Art. 58 – Pflichten der Zugangsstellen für Gesundheitsdaten gegenüber natürlichen Personen

REG_2025_327 · über den europäischen Gesundheitsdatenraum sowie zur Änderung der Richtlinie 2011/24/EU und der Verordnung (EU) 2024/2847

(1)Die Zugangsstellen für Gesundheitsdaten machen Informationen über die Bedingungen, unter denen elektronische Gesundheitsdaten für die Sekundärnutzung zur Verfügung gestellt werden, öffentlich verfügbar, auf elektronischem Wege leicht durchsuchbar und für natürliche Personen zugänglich. Diese Informationen enthalten Angaben a) über die Rechtsgrundlage für die Gewährung des Zugangs zu elektronischen Gesundheitsdaten für den Gesundheitsdatennutzer; b) über die technischen und organisatorischen Maßnahmen, die zum Schutz der Rechte natürlicher Personen ergriffen werden; c) über die geltenden Rechte natürlicher Personen hinsichtlich der Sekundärnutzung; d) über die Modalitäten, unter denen natürliche Personen ihre Rechte gemäß Kapitel III der Verordnung (EU) 2016/679 wahrnehmen können; e) über die Identität und die Kontaktdaten der Zugangsstelle für Gesundheitsdaten; f) darüber, wer Zugang zu elektronischen Gesundheitsdatensätzen erhalten hat und zu welchen Datensätzen sie Zugang erhalten haben, sowie zu Einzelheiten der Datengenehmigung bezüglich der Zwecke der Verarbeitung dieser Daten gemäß Artikel 53 Absatz 1; g) die Ergebnisse oder Resultate der Projekte, für die die elektronischen Gesundheitsdaten verwendet wurden.
(2)Hat ein Mitgliedstaat vorgesehen, dass das Recht zum Widerspruch im Sinne von Artikel 71 über die Zugangsstellen für Gesundheitsdaten ausgeübt werden kann, so stellen die einschlägigen Zugangsstellen für Gesundheitsdaten öffentliche Informationen über das Verfahren des Widerspruchs bereit und erleichtern die Ausübung dieses Rechts.
(3)Wird eine Zugangsstelle für Gesundheitsdaten von einem Gesundheitsdatennutzer über einen wesentlichen Befund in Bezug auf die Gesundheit einer natürlichen Person gemäß Artikel 61 Absatz 5 informiert, so unterrichtet die Zugangsstelle für Gesundheitsdaten den Gesundheitsdateninhaber über diesen Befund.

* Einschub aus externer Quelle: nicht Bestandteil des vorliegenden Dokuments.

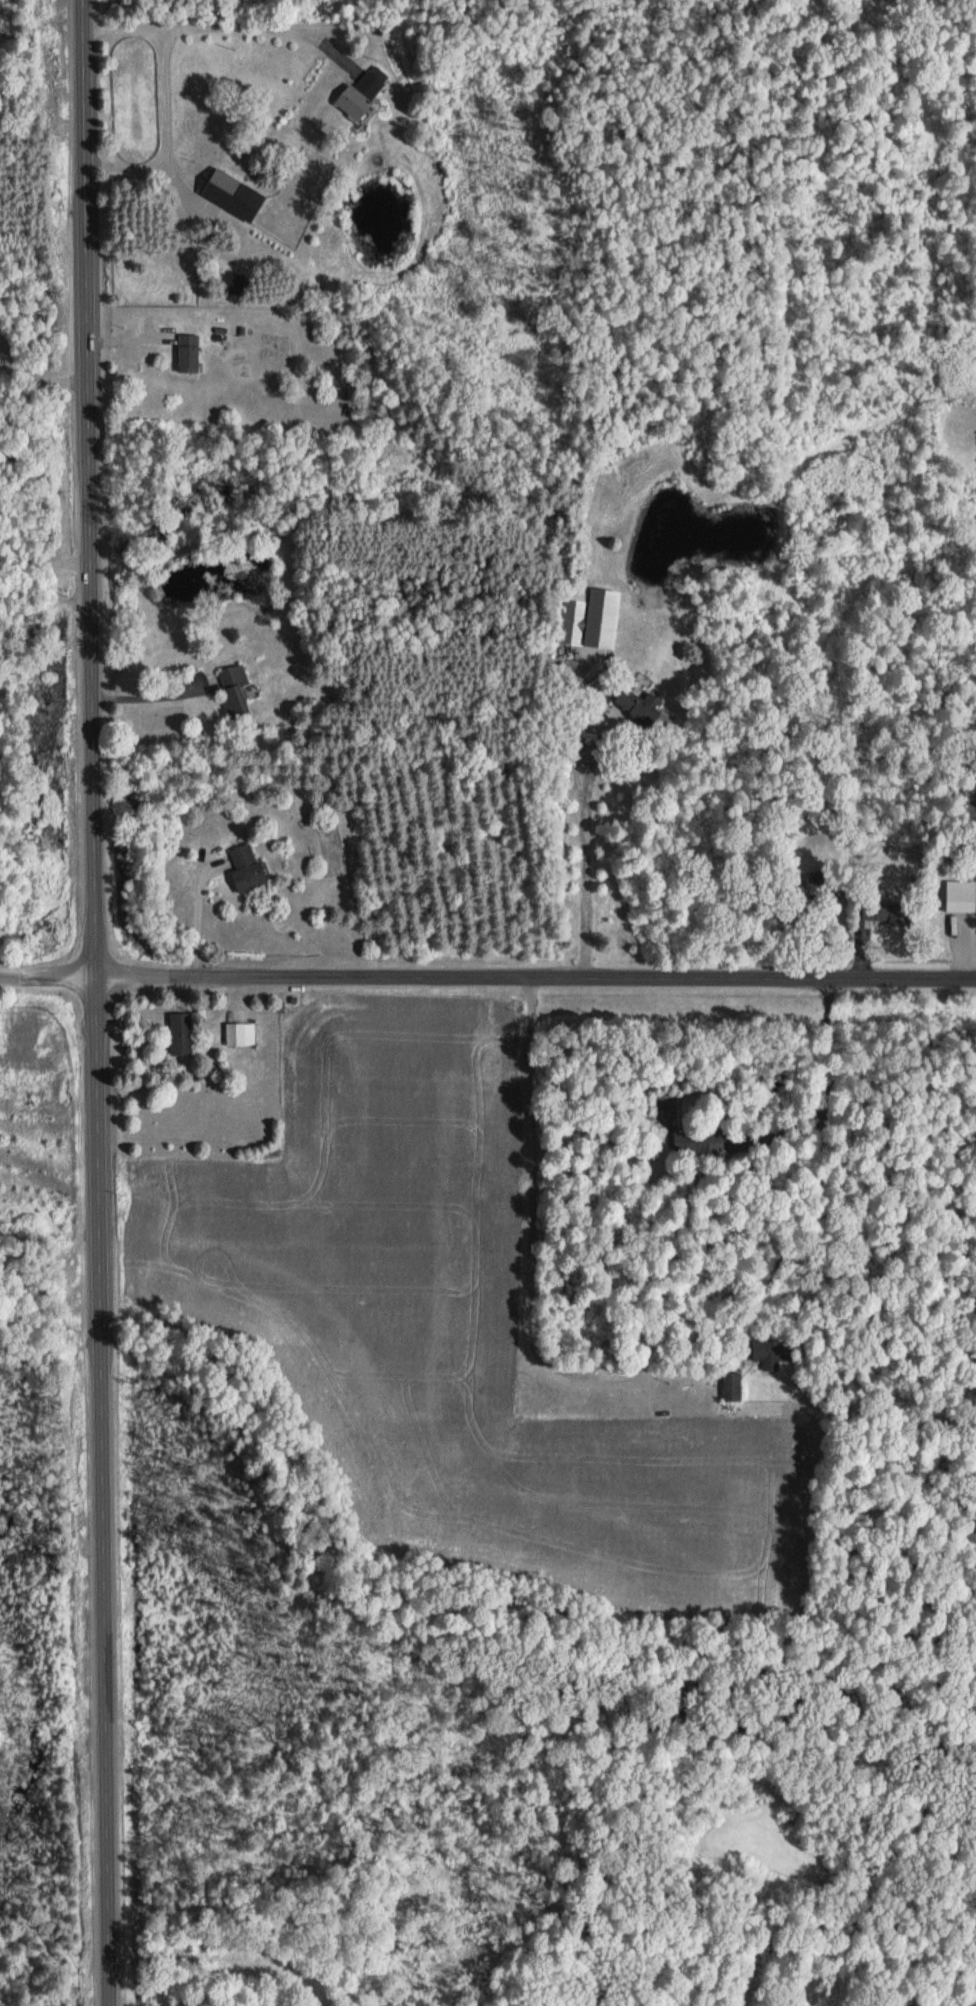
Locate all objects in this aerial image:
road: (242, 24)
building: (361, 92)
road: (165, 97)
building: (233, 194)
building: (188, 353)
road: (86, 486)
building: (573, 623)
building: (234, 690)
road: (151, 696)
building: (638, 708)
road: (586, 821)
building: (246, 868)
building: (886, 912)
road: (535, 974)
road: (47, 975)
building: (180, 1033)
building: (240, 1034)
building: (696, 1141)
road: (818, 1168)
building: (768, 1355)
building: (731, 1386)
road: (101, 1490)

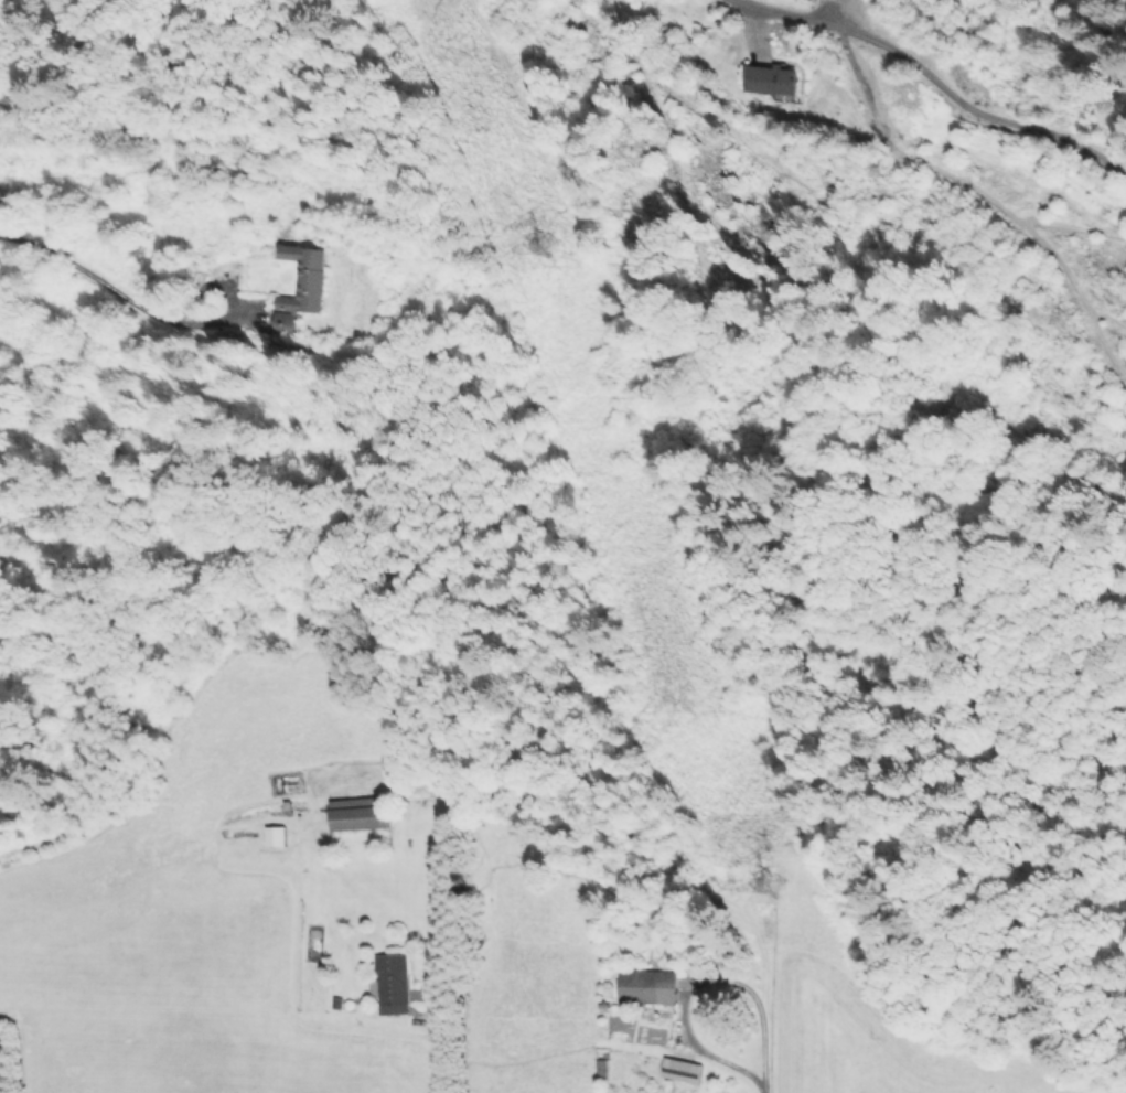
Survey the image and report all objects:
building: (773, 78)
road: (906, 140)
power tower: (535, 248)
road: (112, 277)
building: (302, 290)
building: (362, 814)
building: (277, 835)
power tower: (764, 890)
road: (695, 977)
building: (391, 981)
building: (647, 985)
road: (434, 1041)
building: (678, 1069)
road: (759, 1088)

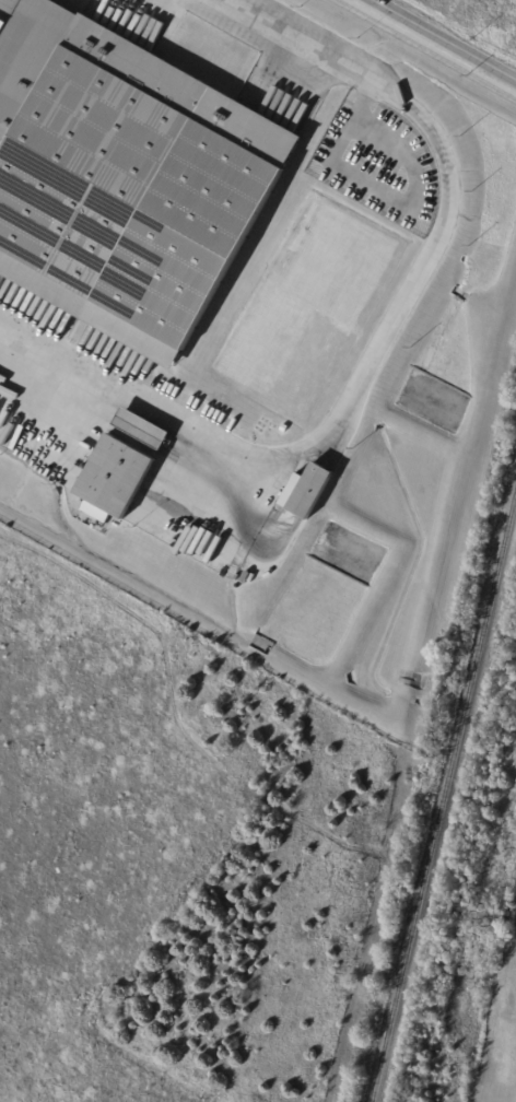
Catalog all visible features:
road: (444, 39)
road: (430, 47)
building: (125, 177)
road: (386, 336)
building: (286, 429)
building: (144, 430)
building: (115, 480)
building: (313, 492)
railway: (444, 800)

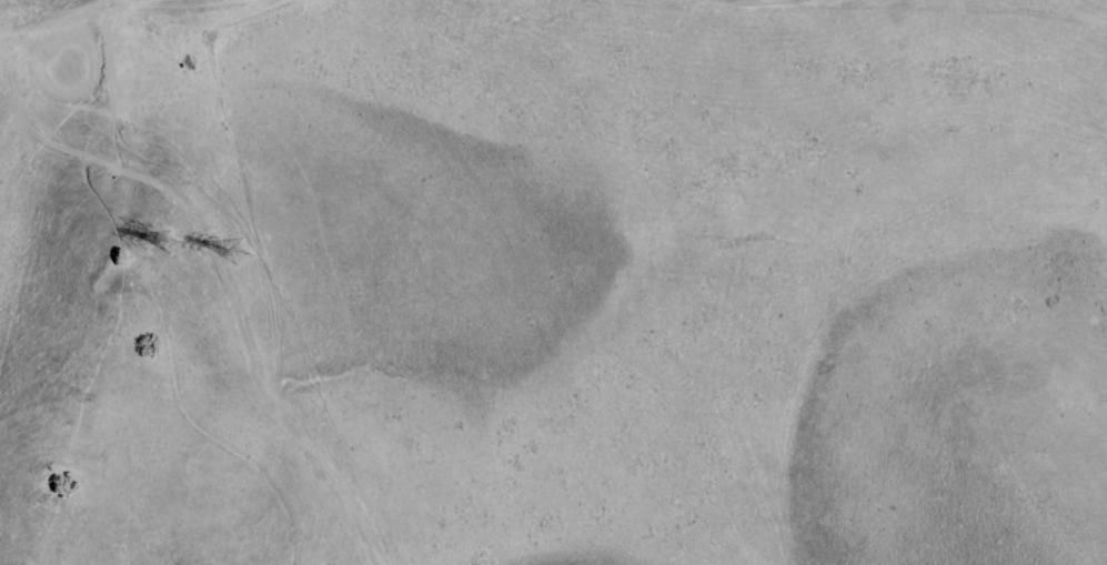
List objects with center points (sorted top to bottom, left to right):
road: (53, 20)
power tower: (238, 255)
power tower: (170, 258)
park: (553, 282)
road: (242, 287)

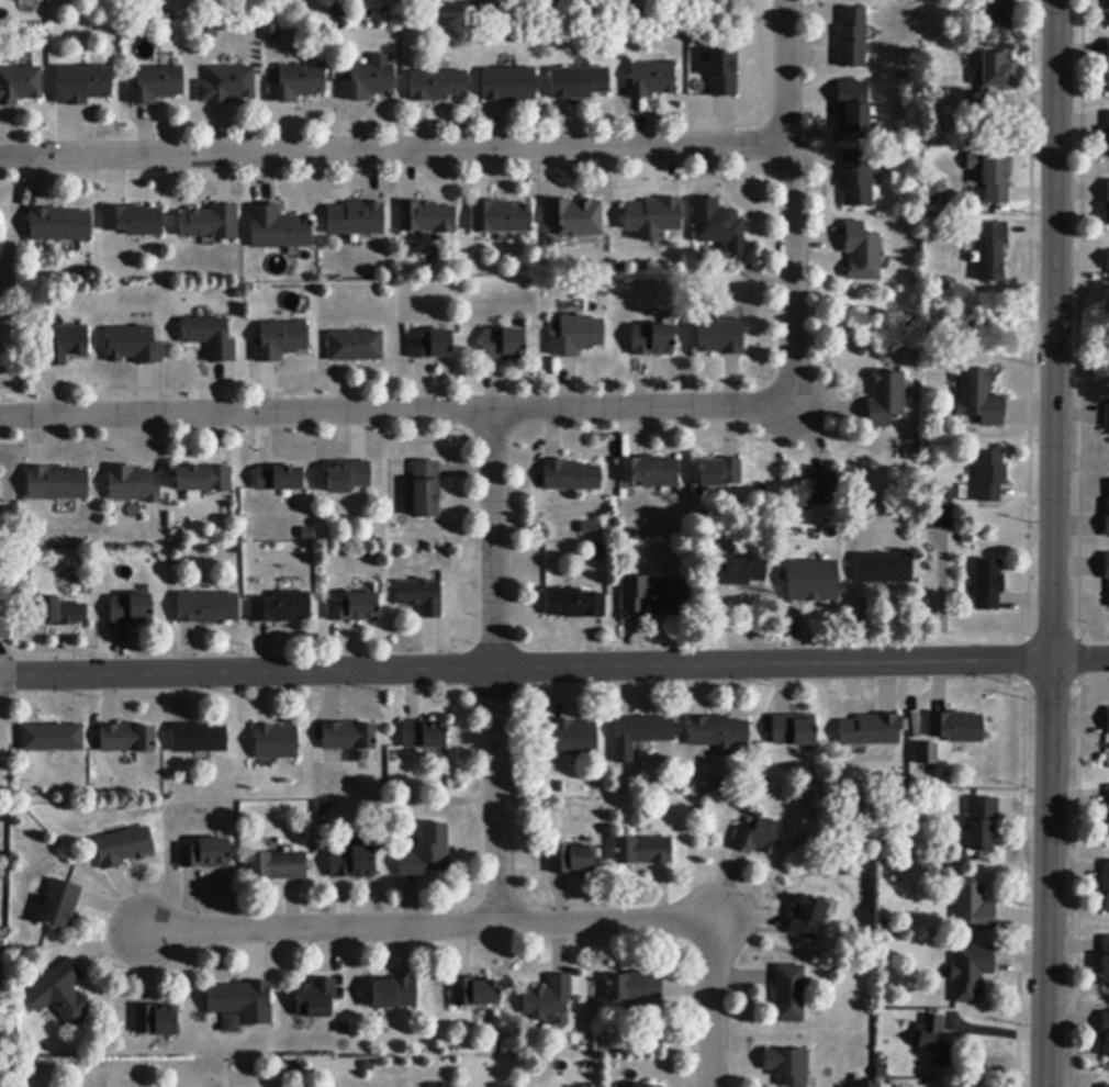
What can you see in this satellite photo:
building: (1108, 14)
building: (997, 15)
building: (208, 31)
building: (271, 32)
building: (852, 40)
building: (1107, 58)
building: (723, 74)
building: (650, 80)
building: (369, 83)
building: (579, 83)
building: (298, 84)
building: (20, 85)
building: (83, 85)
building: (156, 85)
building: (227, 85)
building: (509, 85)
building: (437, 86)
building: (989, 89)
building: (854, 108)
building: (1107, 122)
road: (394, 149)
building: (991, 177)
building: (856, 179)
building: (935, 193)
road: (788, 203)
building: (1107, 203)
building: (653, 216)
building: (426, 218)
building: (500, 218)
building: (574, 218)
building: (356, 219)
building: (134, 221)
building: (715, 222)
building: (210, 223)
building: (59, 225)
building: (278, 229)
building: (991, 253)
building: (860, 254)
building: (1107, 261)
building: (577, 337)
building: (720, 337)
building: (210, 338)
building: (281, 341)
building: (652, 341)
building: (63, 345)
building: (503, 345)
building: (134, 346)
building: (431, 346)
building: (355, 347)
building: (885, 399)
building: (978, 399)
road: (394, 412)
building: (1107, 418)
building: (649, 472)
building: (720, 473)
building: (348, 477)
building: (571, 477)
building: (989, 477)
building: (204, 479)
building: (279, 479)
building: (57, 484)
building: (134, 485)
building: (426, 490)
building: (815, 491)
building: (937, 509)
building: (1107, 519)
building: (589, 527)
road: (1053, 543)
building: (1107, 568)
building: (883, 569)
building: (739, 572)
building: (812, 582)
building: (988, 585)
building: (421, 597)
building: (654, 597)
building: (1108, 598)
building: (574, 604)
building: (207, 608)
building: (281, 608)
building: (355, 609)
building: (131, 610)
building: (60, 613)
building: (5, 630)
road: (496, 668)
road: (554, 669)
building: (1108, 722)
building: (913, 728)
building: (956, 728)
building: (794, 731)
building: (870, 731)
building: (718, 734)
building: (424, 735)
building: (640, 735)
building: (348, 736)
building: (52, 738)
building: (575, 738)
building: (127, 739)
building: (198, 739)
building: (276, 743)
building: (926, 754)
building: (1108, 804)
building: (981, 824)
building: (758, 838)
building: (124, 847)
building: (644, 851)
building: (427, 852)
building: (206, 855)
building: (571, 859)
building: (352, 863)
building: (278, 866)
building: (1106, 886)
building: (60, 905)
building: (974, 908)
building: (808, 919)
road: (430, 927)
building: (1105, 962)
building: (971, 973)
building: (634, 987)
building: (475, 992)
building: (394, 993)
building: (61, 994)
building: (790, 995)
building: (317, 999)
building: (548, 999)
building: (242, 1002)
road: (715, 1006)
building: (156, 1020)
building: (229, 1022)
building: (1105, 1035)
building: (934, 1040)
building: (787, 1067)
building: (644, 1086)
building: (1103, 1086)

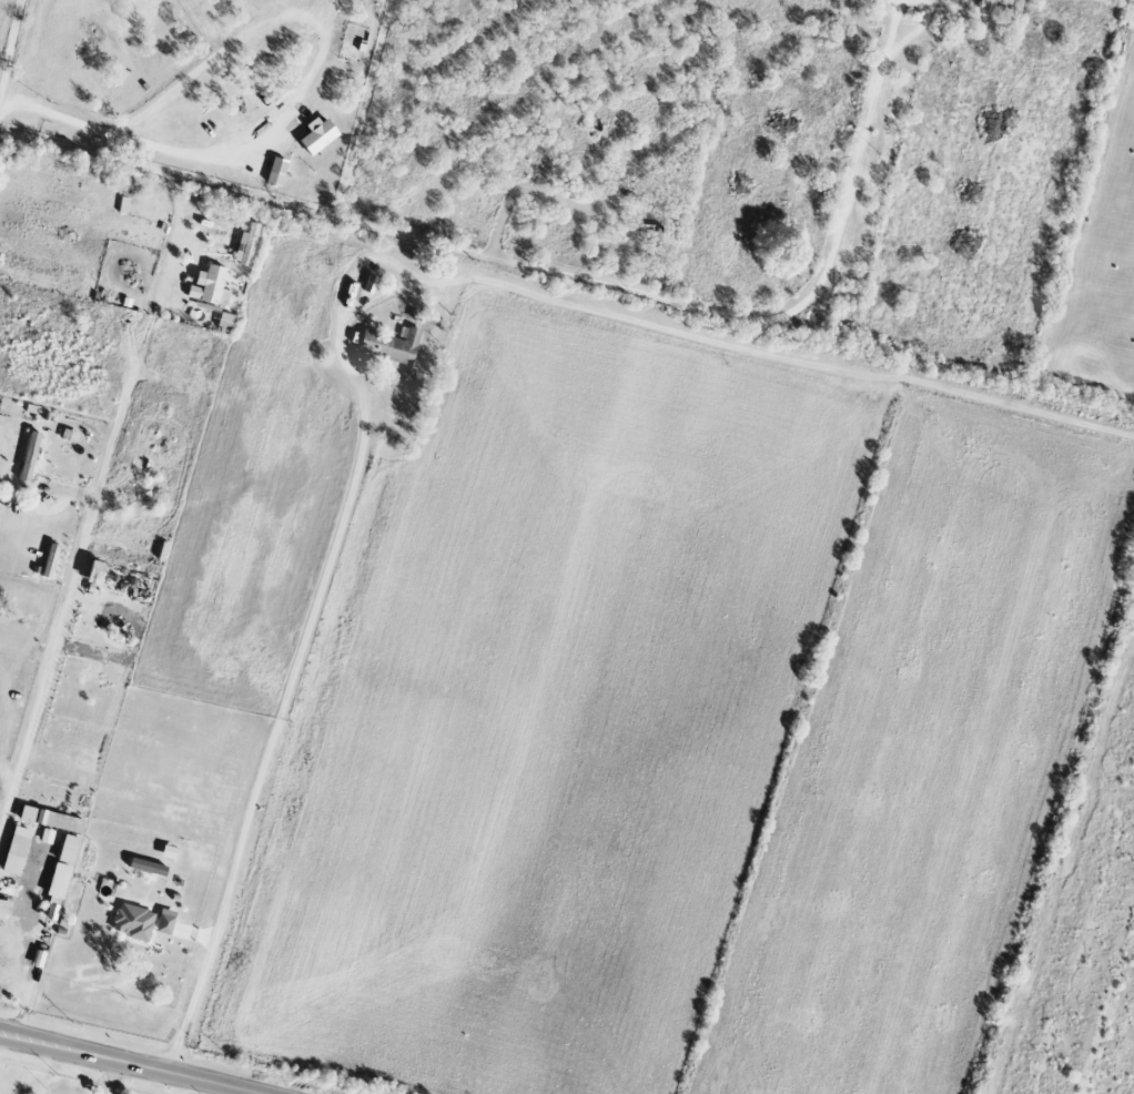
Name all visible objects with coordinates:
road: (897, 24)
road: (922, 30)
road: (327, 46)
road: (11, 48)
road: (55, 118)
building: (318, 136)
building: (276, 172)
road: (529, 187)
road: (175, 244)
building: (245, 246)
road: (534, 268)
building: (208, 287)
building: (224, 322)
building: (390, 346)
building: (28, 457)
road: (51, 665)
road: (276, 724)
building: (50, 820)
building: (14, 855)
building: (144, 867)
building: (60, 876)
building: (132, 922)
building: (164, 922)
road: (127, 1063)
road: (114, 1077)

Der Gesundheitsdateninhaber unterrichtet die natürliche Person oder die die betreffende natürliche Person behandelnden Angehörigen der Gesundheitsberufe unter den im nationalen Recht festgelegten Bedingungen. Natürliche Personen haben das Recht, zu verlangen, nicht über solche Erkenntnisse informiert zu werden.
(4)Die Mitgliedstaaten unterrichten die breite Öffentlichkeit über die Aufgaben und den Nutzen der Zugangsstellen für Gesundheitsdaten.